Decentralized Stochastic Control with Many Decision Makers and their Mean-Field Limit

Abstract

In this thesis, we study large stochastic team problems (known also as decentralized stochastic control problems) with finite as well as countably infinite number of decision makers.

In the first part of the thesis, we introduce sufficient conditions of optimality and characterize existence and structural properties for globally optimal policies. We first establish sufficient conditions of optimality (in terms of regularity and convexity conditions on the cost function) for static teams with a countably infinite number of decision makers. Then, we focus on static and dynamic team problems and their mean-field limits, where the cost function and dynamics satisfy an exchangeability condition. For this class of team problems, by first imposing convexity, we show that an optimal policy exhibits symmetry and then we establish the convergence of optimal policies for teams with $N$ decision makers to the corresponding optimal policies of mean-field teams. Then, we establish an existence and structural result for convex mean-field teams with a decentralized information structure. Next, we relax the convexity assumption, and we characterize existence and structural properties of an optimal decentralized policy.
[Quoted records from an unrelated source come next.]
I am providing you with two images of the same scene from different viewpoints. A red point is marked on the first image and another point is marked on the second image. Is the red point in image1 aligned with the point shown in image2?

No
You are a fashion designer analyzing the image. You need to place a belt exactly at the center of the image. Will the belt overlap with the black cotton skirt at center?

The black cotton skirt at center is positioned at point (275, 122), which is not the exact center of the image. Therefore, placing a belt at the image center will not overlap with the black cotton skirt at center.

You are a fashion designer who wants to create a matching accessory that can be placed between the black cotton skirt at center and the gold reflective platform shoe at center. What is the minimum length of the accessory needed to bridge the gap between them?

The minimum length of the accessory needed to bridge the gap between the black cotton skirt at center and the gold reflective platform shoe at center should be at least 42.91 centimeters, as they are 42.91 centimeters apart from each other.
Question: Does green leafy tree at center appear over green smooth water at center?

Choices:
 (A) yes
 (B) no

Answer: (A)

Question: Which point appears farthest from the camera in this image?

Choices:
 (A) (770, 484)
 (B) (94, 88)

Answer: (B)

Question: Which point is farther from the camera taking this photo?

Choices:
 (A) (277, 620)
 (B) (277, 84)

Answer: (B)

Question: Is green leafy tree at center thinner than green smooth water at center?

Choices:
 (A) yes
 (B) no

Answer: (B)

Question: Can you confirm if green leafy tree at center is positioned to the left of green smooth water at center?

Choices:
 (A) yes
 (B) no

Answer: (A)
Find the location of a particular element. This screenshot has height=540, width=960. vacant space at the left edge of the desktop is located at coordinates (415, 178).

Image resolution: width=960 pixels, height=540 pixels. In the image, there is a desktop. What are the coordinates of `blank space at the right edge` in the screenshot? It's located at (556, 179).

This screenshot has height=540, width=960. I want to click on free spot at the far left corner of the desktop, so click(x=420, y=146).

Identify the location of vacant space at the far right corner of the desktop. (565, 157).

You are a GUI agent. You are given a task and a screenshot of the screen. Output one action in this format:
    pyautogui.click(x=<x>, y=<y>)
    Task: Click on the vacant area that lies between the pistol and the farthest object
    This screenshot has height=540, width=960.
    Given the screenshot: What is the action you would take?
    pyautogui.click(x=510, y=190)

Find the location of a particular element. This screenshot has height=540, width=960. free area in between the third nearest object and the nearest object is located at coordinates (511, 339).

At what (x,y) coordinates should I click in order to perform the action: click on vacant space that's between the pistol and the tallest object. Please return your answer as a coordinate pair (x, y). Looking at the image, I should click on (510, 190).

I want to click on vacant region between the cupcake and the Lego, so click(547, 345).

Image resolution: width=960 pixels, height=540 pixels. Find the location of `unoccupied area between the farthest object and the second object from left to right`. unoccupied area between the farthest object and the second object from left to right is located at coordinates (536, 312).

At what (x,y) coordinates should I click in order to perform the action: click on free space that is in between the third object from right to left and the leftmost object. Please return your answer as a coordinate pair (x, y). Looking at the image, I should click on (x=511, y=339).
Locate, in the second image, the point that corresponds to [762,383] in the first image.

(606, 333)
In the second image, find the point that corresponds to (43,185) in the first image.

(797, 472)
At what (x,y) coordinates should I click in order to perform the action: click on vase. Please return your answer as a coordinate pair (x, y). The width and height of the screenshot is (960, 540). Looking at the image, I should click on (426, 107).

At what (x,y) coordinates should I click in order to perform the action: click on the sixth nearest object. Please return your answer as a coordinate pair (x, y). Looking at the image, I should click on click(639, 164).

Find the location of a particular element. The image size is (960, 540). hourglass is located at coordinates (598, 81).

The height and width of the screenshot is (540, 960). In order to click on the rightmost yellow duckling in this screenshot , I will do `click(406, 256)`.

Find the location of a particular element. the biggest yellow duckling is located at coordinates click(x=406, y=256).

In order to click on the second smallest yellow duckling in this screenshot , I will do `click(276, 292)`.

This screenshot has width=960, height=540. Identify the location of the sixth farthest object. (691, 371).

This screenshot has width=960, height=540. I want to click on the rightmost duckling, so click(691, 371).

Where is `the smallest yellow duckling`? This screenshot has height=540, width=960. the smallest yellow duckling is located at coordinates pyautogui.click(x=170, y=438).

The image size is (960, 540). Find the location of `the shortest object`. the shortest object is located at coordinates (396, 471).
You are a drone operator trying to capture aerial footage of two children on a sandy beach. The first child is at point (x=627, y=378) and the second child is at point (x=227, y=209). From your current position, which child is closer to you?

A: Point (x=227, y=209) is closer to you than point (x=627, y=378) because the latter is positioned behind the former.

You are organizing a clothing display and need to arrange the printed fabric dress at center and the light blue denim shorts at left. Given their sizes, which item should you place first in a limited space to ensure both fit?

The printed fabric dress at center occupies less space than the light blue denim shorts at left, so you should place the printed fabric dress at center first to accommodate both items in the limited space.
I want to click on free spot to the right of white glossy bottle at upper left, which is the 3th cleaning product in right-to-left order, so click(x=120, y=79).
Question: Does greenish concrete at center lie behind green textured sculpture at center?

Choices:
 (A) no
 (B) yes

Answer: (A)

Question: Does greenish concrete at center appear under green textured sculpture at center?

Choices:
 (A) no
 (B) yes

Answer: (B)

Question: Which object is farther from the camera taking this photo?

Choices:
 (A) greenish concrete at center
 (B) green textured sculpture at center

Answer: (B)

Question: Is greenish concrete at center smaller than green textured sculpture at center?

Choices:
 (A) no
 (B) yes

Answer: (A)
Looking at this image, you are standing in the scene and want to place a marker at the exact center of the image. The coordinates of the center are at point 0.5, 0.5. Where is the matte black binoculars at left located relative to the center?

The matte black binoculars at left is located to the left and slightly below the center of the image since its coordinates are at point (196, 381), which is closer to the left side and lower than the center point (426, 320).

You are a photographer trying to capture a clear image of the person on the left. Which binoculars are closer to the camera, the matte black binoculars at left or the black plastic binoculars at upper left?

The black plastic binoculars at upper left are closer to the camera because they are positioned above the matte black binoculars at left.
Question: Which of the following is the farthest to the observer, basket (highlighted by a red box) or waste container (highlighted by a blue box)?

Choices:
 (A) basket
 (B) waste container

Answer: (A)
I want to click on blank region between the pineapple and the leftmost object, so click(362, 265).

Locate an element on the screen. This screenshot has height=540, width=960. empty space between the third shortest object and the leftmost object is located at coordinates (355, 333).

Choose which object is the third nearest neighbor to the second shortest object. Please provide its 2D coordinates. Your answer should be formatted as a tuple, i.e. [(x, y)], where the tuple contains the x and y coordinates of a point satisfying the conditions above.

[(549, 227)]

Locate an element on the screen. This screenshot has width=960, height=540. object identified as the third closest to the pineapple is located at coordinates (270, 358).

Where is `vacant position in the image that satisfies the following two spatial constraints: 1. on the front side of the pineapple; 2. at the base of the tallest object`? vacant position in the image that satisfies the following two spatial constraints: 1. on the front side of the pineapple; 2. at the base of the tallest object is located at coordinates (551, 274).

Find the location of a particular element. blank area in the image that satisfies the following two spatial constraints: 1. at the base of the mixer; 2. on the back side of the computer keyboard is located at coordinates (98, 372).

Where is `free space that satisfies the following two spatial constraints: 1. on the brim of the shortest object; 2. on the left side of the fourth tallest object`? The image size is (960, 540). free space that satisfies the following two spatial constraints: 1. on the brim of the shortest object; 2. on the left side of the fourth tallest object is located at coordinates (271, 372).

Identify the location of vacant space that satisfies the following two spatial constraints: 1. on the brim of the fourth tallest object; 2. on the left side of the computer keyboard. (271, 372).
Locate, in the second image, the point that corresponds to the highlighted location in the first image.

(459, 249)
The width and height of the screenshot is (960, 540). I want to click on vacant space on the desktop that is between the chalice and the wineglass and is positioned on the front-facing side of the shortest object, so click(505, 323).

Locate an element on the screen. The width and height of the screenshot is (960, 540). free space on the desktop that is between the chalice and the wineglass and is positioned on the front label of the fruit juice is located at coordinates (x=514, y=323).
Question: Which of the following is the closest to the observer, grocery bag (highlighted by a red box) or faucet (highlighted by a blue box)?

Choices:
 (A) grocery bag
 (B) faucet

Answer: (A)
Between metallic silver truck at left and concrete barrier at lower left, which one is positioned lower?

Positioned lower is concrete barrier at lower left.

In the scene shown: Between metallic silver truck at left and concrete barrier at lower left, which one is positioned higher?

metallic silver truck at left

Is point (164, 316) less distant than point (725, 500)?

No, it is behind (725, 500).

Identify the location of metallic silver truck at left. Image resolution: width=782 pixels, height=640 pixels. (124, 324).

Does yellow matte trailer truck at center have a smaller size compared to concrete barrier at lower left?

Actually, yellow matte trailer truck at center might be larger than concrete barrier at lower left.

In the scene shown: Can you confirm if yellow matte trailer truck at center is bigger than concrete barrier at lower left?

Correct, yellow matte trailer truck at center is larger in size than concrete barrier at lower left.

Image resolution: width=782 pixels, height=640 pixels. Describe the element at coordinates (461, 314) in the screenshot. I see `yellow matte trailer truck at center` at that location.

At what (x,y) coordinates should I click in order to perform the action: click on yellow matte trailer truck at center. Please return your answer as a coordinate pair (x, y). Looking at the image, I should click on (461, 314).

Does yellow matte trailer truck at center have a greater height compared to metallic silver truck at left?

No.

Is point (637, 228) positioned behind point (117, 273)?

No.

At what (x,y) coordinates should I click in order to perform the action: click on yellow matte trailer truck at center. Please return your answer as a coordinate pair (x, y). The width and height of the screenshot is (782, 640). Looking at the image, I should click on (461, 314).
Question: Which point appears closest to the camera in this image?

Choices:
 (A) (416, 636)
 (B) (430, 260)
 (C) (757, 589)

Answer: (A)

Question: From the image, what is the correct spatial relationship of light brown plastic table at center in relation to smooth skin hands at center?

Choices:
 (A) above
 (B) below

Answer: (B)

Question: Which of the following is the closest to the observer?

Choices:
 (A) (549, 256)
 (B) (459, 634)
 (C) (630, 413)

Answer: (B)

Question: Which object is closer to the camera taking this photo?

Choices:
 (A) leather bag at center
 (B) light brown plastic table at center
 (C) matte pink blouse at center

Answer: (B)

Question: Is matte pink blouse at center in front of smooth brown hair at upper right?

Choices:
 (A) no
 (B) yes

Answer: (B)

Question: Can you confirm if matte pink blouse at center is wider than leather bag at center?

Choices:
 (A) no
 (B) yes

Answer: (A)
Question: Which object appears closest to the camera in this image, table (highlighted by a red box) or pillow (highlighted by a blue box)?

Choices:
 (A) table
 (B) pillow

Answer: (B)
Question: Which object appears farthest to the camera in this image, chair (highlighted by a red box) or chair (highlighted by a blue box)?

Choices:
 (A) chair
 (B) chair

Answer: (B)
Through our analysis of the aforementioned results, it has been shown that static reduction of dynamic stochastic team problems is an effective method for establishing existence and approximation results for optimal policies. With this relation, in the second part, we classify static reductions into three categories: (i) policy-independent, (ii) policy-dependent, and (iii) static measurement with control-sharing reduction. For the first type, we show that there is a bijection between person-by-person optimal (globally optimal) policies of dynamic teams and their policy-independent static reductions. For the second type, although there is a bijection between globally optimal policies of dynamic teams with partially nested information structures and their static reductions, in general, there is no bijection between person-by-person optimal policies of dynamic teams and their policy-dependent static reductions. We present, however, sufficient conditions under which bijection relationships hold. Under static measurement with control-sharing reduction, the connections between optimality concepts can be established under relaxed conditions. An implication is a convexity characterization of dynamic team problems under static measurement with control-sharing reduction.